*EXERCISE BRIEF*. Nothing outside the range below should be printed. Output exactly the lines from the line with "Riga East University Hospital, Gaiļezers" to the line with "Medizinstudium an der RSU", both included.

*GIVEN ENTRIES*.
Start of Block

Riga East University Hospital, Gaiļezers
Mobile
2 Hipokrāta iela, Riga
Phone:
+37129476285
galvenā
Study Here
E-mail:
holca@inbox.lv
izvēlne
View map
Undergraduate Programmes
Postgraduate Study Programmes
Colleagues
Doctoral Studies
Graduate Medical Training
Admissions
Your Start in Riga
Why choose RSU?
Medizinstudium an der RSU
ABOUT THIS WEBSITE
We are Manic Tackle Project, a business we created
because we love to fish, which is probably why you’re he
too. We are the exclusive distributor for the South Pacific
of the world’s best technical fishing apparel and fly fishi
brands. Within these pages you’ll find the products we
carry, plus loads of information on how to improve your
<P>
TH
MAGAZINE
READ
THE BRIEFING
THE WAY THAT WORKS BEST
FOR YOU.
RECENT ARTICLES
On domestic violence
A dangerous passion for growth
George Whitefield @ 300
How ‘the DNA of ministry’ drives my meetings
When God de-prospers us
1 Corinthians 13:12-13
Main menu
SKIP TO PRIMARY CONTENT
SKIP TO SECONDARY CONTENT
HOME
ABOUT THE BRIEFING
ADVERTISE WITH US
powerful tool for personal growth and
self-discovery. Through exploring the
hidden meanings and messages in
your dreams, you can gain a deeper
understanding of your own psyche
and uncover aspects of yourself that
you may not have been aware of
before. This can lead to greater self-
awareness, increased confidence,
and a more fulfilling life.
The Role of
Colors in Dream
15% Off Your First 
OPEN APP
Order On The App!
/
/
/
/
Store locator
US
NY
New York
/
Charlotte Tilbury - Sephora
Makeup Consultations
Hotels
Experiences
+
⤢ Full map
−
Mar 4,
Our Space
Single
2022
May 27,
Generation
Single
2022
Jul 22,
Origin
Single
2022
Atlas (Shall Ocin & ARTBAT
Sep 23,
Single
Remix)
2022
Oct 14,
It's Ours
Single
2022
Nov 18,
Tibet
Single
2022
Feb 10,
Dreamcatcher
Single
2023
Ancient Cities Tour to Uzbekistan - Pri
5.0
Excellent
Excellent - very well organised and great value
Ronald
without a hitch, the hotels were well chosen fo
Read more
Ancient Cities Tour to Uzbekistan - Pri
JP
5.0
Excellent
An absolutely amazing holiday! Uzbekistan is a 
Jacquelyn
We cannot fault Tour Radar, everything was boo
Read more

End of Block
Start of Block

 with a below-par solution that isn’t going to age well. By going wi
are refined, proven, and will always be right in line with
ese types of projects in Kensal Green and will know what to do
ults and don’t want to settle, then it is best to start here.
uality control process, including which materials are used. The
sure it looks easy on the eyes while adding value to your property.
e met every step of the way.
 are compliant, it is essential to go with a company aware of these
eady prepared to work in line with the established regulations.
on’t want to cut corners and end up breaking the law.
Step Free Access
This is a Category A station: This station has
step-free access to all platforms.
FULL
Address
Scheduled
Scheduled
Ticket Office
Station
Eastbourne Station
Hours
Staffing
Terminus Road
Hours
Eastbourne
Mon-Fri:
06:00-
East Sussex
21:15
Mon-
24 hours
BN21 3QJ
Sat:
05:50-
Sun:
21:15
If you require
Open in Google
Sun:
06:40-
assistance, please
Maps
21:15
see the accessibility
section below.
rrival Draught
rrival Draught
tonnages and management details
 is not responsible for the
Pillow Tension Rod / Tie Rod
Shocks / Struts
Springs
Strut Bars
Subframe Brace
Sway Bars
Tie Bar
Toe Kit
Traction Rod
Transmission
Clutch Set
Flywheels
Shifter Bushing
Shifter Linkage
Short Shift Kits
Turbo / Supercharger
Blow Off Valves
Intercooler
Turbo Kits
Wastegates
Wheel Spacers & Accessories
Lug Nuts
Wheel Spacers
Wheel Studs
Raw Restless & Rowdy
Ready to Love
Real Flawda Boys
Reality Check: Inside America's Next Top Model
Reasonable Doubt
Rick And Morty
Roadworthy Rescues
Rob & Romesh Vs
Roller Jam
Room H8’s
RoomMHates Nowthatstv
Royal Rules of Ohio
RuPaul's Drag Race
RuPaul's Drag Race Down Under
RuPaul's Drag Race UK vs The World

End of Block

*TASK OUTPUT*.
Riga East University Hospital, Gaiļezers
Mobile
2 Hipokrāta iela, Riga
Phone:
+37129476285
galvenā
Study Here
E-mail:
holca@inbox.lv
izvēlne
View map
Undergraduate Programmes
Postgraduate Study Programmes
Colleagues
Doctoral Studies
Graduate Medical Training
Admissions
Your Start in Riga
Why choose RSU?
Medizinstudium an der RSU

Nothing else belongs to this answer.